◆ Exercise task ◆
Count the lines in the records below that contain the string "kern", treating uppercase and lowercase as different. Reply with that number alone.

◆ Records from a data source ◆
(begin)

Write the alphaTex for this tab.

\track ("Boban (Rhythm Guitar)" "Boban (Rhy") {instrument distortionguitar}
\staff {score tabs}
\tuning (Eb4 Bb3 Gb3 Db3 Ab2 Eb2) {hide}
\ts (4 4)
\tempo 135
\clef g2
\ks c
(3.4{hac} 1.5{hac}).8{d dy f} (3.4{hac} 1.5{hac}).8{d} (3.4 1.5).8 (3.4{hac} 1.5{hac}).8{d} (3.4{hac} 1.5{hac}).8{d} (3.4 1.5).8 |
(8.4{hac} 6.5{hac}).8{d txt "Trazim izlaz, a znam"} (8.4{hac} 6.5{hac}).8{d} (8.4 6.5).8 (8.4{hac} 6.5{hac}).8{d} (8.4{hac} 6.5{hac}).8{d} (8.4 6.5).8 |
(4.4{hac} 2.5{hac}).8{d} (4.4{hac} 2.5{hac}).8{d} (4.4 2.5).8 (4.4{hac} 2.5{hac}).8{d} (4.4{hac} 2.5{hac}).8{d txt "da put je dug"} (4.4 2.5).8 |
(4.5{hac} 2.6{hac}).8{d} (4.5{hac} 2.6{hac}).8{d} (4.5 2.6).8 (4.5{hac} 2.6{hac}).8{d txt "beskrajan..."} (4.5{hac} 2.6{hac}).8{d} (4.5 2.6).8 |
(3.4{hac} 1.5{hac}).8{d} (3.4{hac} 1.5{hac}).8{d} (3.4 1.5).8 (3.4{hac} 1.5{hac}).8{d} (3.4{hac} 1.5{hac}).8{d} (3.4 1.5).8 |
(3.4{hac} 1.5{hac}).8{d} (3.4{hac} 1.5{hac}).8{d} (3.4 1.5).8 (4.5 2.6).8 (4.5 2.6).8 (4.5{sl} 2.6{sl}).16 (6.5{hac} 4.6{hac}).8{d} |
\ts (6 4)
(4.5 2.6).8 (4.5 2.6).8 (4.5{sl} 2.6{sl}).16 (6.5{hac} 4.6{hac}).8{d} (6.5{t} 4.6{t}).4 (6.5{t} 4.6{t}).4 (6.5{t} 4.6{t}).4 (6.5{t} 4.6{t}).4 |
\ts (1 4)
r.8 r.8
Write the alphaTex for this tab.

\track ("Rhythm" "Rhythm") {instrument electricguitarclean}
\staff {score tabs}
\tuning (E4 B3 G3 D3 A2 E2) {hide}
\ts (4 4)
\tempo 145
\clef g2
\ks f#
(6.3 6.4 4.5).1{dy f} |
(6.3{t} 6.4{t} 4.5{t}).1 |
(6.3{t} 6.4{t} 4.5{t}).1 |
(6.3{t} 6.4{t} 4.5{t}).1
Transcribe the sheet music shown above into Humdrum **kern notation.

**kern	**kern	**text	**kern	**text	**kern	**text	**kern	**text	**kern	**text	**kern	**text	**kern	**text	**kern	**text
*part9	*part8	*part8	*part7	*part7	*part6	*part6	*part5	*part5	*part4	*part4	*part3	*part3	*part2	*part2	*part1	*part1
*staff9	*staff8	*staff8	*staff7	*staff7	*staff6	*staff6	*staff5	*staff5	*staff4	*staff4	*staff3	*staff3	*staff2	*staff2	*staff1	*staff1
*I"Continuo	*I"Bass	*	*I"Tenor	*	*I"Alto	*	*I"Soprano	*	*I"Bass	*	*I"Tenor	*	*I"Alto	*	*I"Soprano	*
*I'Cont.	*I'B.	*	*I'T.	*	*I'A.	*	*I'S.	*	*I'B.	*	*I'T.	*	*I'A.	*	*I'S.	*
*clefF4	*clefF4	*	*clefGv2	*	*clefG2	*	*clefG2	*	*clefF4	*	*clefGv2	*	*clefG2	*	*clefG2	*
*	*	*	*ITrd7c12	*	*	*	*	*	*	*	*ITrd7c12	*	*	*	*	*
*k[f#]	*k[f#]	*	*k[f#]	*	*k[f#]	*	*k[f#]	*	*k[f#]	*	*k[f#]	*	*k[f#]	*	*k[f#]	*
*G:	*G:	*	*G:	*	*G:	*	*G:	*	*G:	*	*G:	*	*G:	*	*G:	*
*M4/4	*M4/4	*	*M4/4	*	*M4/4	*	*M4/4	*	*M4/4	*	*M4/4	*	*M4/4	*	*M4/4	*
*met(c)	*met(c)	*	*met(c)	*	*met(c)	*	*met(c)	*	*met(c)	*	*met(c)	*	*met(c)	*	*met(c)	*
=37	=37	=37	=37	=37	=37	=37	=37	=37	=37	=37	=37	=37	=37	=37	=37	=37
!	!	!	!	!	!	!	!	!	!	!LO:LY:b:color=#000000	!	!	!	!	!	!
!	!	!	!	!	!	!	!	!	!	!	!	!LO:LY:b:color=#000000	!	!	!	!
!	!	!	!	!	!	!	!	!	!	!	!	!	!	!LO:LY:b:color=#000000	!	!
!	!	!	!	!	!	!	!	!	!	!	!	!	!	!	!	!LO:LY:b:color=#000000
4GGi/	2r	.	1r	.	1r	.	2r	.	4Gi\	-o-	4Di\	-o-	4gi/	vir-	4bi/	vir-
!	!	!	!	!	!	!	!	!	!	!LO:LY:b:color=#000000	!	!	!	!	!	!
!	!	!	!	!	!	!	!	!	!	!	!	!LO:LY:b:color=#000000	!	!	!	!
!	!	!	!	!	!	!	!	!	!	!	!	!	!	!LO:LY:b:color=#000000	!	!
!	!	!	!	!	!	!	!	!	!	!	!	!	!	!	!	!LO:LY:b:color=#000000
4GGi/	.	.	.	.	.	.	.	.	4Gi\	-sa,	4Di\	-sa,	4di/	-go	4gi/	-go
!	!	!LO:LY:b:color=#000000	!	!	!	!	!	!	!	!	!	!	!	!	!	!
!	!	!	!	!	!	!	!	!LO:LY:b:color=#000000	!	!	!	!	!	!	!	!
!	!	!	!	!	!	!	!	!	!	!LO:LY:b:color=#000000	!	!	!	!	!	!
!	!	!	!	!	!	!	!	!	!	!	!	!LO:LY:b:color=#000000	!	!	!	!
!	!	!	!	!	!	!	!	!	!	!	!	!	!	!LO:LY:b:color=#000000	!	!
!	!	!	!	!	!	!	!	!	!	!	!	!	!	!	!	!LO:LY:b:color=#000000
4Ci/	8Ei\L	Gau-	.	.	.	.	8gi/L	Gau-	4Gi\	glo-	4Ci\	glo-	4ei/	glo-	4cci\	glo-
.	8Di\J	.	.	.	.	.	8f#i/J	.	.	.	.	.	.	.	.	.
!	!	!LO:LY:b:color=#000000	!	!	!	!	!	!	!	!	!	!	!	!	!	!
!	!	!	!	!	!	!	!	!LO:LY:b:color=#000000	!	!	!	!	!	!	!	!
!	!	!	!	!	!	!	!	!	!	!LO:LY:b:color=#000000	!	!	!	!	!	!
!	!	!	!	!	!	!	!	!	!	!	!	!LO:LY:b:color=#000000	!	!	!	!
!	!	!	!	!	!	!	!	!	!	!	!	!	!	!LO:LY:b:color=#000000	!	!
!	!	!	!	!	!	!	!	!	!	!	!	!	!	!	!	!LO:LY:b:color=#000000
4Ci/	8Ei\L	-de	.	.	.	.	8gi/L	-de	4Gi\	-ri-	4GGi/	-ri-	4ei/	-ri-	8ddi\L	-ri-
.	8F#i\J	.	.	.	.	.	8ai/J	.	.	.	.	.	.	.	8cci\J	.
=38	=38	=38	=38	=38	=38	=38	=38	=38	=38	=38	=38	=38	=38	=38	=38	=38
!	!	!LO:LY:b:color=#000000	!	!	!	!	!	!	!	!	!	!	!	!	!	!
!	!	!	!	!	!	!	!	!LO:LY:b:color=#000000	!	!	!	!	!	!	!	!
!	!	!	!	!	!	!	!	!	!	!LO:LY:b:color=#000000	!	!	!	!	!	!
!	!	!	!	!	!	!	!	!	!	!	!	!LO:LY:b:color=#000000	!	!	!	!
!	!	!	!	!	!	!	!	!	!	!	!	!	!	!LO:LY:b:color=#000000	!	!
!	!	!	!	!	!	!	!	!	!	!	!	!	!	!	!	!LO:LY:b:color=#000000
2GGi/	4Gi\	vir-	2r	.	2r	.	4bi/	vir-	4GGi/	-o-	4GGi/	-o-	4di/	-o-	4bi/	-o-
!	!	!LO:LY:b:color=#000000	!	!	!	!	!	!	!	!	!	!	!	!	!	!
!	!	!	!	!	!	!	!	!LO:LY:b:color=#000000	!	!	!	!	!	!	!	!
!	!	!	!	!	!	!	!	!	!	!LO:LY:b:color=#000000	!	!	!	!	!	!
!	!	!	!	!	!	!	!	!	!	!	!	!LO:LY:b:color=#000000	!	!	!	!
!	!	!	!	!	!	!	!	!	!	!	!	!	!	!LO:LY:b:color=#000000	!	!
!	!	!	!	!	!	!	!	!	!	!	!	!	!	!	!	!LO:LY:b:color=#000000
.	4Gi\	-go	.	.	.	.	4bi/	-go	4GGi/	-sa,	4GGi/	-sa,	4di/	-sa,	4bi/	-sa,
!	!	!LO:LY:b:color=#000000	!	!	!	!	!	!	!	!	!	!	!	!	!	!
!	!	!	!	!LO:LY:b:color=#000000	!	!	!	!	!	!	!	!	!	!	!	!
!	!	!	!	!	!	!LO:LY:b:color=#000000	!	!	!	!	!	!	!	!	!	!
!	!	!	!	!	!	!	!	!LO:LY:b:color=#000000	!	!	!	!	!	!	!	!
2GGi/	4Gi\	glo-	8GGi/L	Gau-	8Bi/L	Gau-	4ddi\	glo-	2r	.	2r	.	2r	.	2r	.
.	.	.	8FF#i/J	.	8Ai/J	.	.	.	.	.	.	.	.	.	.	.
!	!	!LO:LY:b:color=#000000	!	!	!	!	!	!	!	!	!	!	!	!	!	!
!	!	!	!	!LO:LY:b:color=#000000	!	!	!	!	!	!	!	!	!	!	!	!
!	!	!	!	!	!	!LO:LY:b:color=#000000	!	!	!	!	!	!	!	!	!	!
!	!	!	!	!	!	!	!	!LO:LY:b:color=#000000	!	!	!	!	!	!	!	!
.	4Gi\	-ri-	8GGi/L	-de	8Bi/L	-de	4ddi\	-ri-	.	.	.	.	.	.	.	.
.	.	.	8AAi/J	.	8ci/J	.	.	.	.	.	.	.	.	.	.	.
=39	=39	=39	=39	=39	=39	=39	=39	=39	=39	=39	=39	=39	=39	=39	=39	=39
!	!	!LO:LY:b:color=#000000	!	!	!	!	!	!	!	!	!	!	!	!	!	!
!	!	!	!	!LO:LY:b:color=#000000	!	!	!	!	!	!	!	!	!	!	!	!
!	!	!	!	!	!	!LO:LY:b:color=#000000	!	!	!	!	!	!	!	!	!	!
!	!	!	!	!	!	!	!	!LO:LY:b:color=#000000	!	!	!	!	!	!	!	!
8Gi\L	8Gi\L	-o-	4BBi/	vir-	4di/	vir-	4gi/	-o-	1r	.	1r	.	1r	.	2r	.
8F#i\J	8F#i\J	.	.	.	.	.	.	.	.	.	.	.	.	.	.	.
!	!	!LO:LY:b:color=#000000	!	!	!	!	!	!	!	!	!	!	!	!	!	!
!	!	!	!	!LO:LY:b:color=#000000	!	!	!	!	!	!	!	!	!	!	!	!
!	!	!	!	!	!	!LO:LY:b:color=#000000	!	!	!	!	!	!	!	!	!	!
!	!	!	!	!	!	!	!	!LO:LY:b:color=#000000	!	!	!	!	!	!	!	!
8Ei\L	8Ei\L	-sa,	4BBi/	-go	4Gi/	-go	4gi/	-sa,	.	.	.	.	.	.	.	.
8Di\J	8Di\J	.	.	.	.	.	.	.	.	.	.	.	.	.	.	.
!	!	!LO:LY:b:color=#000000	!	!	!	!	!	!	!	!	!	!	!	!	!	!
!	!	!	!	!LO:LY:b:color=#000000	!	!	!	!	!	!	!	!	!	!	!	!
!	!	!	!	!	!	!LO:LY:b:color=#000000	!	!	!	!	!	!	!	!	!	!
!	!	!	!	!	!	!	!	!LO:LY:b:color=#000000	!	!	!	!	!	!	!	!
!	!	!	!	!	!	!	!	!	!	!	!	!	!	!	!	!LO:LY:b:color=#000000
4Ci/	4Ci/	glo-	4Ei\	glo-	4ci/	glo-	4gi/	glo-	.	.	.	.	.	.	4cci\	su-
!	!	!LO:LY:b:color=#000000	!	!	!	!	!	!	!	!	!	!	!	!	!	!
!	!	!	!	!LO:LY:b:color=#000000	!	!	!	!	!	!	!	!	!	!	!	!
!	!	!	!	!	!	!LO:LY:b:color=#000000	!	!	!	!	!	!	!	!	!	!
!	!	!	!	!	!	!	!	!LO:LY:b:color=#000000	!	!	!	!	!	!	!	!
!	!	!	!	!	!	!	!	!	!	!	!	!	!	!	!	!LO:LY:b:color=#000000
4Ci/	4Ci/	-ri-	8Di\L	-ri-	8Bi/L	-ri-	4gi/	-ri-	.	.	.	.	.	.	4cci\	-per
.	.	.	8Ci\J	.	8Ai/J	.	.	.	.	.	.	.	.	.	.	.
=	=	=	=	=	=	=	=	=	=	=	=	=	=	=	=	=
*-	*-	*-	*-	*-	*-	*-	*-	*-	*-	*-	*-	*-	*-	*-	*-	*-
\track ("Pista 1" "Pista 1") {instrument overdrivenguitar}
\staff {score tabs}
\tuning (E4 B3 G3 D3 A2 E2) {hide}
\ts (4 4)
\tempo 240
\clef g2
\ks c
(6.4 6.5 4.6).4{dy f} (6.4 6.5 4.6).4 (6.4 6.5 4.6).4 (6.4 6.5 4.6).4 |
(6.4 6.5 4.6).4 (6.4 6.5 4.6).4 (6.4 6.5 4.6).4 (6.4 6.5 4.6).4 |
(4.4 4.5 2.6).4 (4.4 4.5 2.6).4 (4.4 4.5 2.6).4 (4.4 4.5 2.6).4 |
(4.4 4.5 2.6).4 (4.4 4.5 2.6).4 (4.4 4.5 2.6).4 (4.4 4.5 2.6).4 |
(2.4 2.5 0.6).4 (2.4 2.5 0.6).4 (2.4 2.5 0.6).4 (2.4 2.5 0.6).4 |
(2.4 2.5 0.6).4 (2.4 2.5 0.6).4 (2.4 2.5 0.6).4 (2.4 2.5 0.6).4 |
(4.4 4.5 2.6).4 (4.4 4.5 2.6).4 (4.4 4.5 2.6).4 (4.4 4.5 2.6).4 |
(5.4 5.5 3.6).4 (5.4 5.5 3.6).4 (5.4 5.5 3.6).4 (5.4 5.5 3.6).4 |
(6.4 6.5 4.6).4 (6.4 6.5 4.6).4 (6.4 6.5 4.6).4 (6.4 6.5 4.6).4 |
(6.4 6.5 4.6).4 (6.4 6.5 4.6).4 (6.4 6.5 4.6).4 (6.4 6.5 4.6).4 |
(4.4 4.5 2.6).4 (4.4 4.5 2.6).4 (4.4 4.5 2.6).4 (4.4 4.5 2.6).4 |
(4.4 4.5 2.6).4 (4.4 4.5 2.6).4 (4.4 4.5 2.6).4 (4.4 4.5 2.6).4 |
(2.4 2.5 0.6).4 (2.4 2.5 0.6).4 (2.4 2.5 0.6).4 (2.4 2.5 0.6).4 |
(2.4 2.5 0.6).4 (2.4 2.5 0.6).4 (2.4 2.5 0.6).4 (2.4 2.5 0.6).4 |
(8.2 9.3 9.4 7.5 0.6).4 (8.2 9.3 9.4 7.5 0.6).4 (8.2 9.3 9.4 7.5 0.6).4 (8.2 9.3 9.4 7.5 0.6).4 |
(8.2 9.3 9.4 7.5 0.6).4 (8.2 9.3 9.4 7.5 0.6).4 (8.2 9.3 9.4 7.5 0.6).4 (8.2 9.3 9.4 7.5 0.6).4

(end)

◆ Finished answer ◆
2